Guidance on number of samples per categorical factor/value consolidation in logistic/LASSO Is there any guidance on the "minimum" number of samples per categorical factor when doing logistical modeling (in my case LASSO)?
For example, let's say I have two categorical predictors (classID and state), with many possible values for each:
classID: A, B, C, ...Z
state: AK, AL, AR, ...WY
And each row in the data is a student with a classID and a state, and whether or not the student graduated:


*

*A, MD, TRUE

*A, AK, FALSE

*B, NV, TRUE

*...


But let's say that while there are generally many students per category (e.g. 1000 students from ME, 2000 students in classID B), there are many states and/or classes in which there are only a very few students:
classID F: 4 students
classID J: 3 students
state GA: 10 students
state HI: 4 students
Is there any guidance on when to consolidate or combine such categorical values (e.g. classes F and J are combined into a new classID value classes_with_low_population, and GA and HI are combined into a new state value states_with_low_population)?

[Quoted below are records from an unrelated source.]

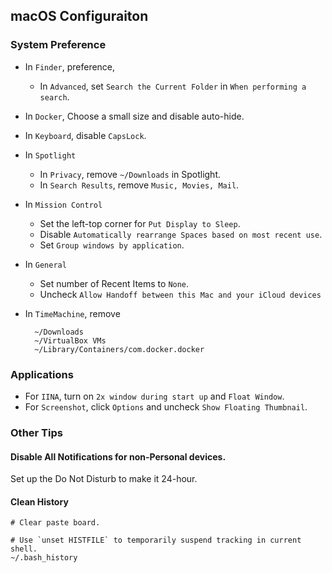 ## macOS Configuraiton

### System Preference

- In `Finder`, preference,
  - In `Advanced`, set `Search the Current Folder` in `When performing a search`.
- In `Docker`, Choose a small size and disable auto-hide.
- In `Keyboard`, disable `CapsLock`.
- In `Spotlight`
  - In `Privacy`, remove `~/Downloads` in Spotlight.
  - In `Search Results`, remove `Music, Movies, Mail`.
- In `Mission Control`
  - Set the left-top corner for `Put Display to Sleep`.
  - Disable `Automatically rearrange Spaces based on most recent use`.
  - Set `Group windows by application`.
- In `General`
  - Set number of Recent Items to `None`.
  - Uncheck `Allow Handoff between this Mac and your iCloud devices`

- In `TimeMachine`, remove

        ~/Downloads
        ~/VirtualBox VMs
        ~/Library/Containers/com.docker.docker


### Applications

- For `IINA`, turn on `2x window during start up` and `Float Window`.
- For `Screenshot`, click `Options` and uncheck `Show Floating Thumbnail`.

### Other Tips

#### Disable All Notifications for non-Personal devices.

Set up the Do Not Disturb to make it 24-hour.

#### Clean History

    # Clear paste board.

    # Use `unset HISTFILE` to temporarily suspend tracking in current shell.
    ~/.bash_history

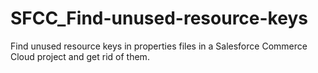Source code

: # SFCC_Find-unused-resource-keys
Find unused resource keys in properties files in a Salesforce Commerce Cloud project and get rid of them.
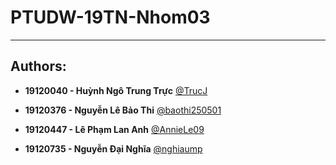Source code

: # PTUDW-19TN-Nhom03

-----------------------------------------

## Authors:
- **19120040 - Huỳnh Ngô Trung Trực** [@TrucJ](https://github.com/TrucJ)

- **19120376 - Nguyễn Lê Bảo Thi** [@baothi250501](https://github.com/baothi250501)

- **19120447 - Lê Phạm Lan Anh** [@AnnieLe09](https://github.com/AnnieLe09)

- **19120735 - Nguyễn Đại Nghĩa** [@nghiaump](https://github.com/nghiaump)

I assume that having so few students within a particular category must lead to a lot of bias for that particular value (e.g. if all 4 students from HI graduated).
I'm asking this question with logistic modeling/LASSO in mind (would the student graduate), but this could be a more general statistical/modeling question.
I can't seem to find the answer anywhere online (perhaps my vocabulary is not quite correct).
Thanks!
EDIT 1: After writing this question, I almost instantly improved my terminology and found this: https://www.analyticsvidhya.com/blog/2015/11/easy-methods-deal-categorical-variables-predictive-modeling/
While an interesting guide, it seems to be relatively not rigorous. So, if anyone knows of a more rigorous way of consolidating/combining factor levels based on their rarity, I would still very much appreciate it!
EDIT 2: Also:
https://www.quora.com/How-can-we-deal-with-Categorical-Variables-with-Many-Levels-100-efficiently-in-a-regression-What-methods-are-there-to-reduce-the-number-of-levels
 A: As you want the predictors to be related to outcome, when you combine categories you need to make sure that the categories you combine are similarly related to outcome. Thus you shouldn't combine categories just because they happen to have small numbers of cases (like "states with low populations") unless you think that all states with small populations will have similar relations to outcome.
In general, lumping of categories should be based in some way on your knowledge of the underlying subject matter.
For standard logistic regression without penalization, there is a rule of thumb that you should have about 10-20 of the least-frequent-outcome class per predictor that you are including. (For categorical variables, each level except the first counts as a separate predictor.) That would provide guidance on how many categories to lump together to end up with the desired ratio of cases to predictors.
For LASSO you can start with more predictors than that, as the penalization will eventually cut the number of predictors down to near that value. I don't know of any hard-and-fast rule or even a rule of thumb to guide the choice of numbers of cases per predictor level for combining classes. But the penalty against the magnitude of the regression coefficient in LASSO might make it hard for any category that only describes a small number of cases to be included, unless it has a spectacularly large ability to aid in prediction in those few cases. Again, the important issue is to use wisely your knowledge of the subject matter before you start the other aspects of model building.
What might make more sense in this application would be to use quantitative variables that are related to what you presently list as predictive factors. For example, instead of lumping all states with low populations together, if you think that state population is a good predictor it might be better to use "population of the state" itself as a predictor. Then you could also include other characteristics that might be relevant, like per-capita income, state spending on education, education levels of adult population, etc, as additional separate predictors. LASSO then could choose which of those characteristics of the states are most useful for predictions, giving you much more flexibility than a simple state-as-category approach.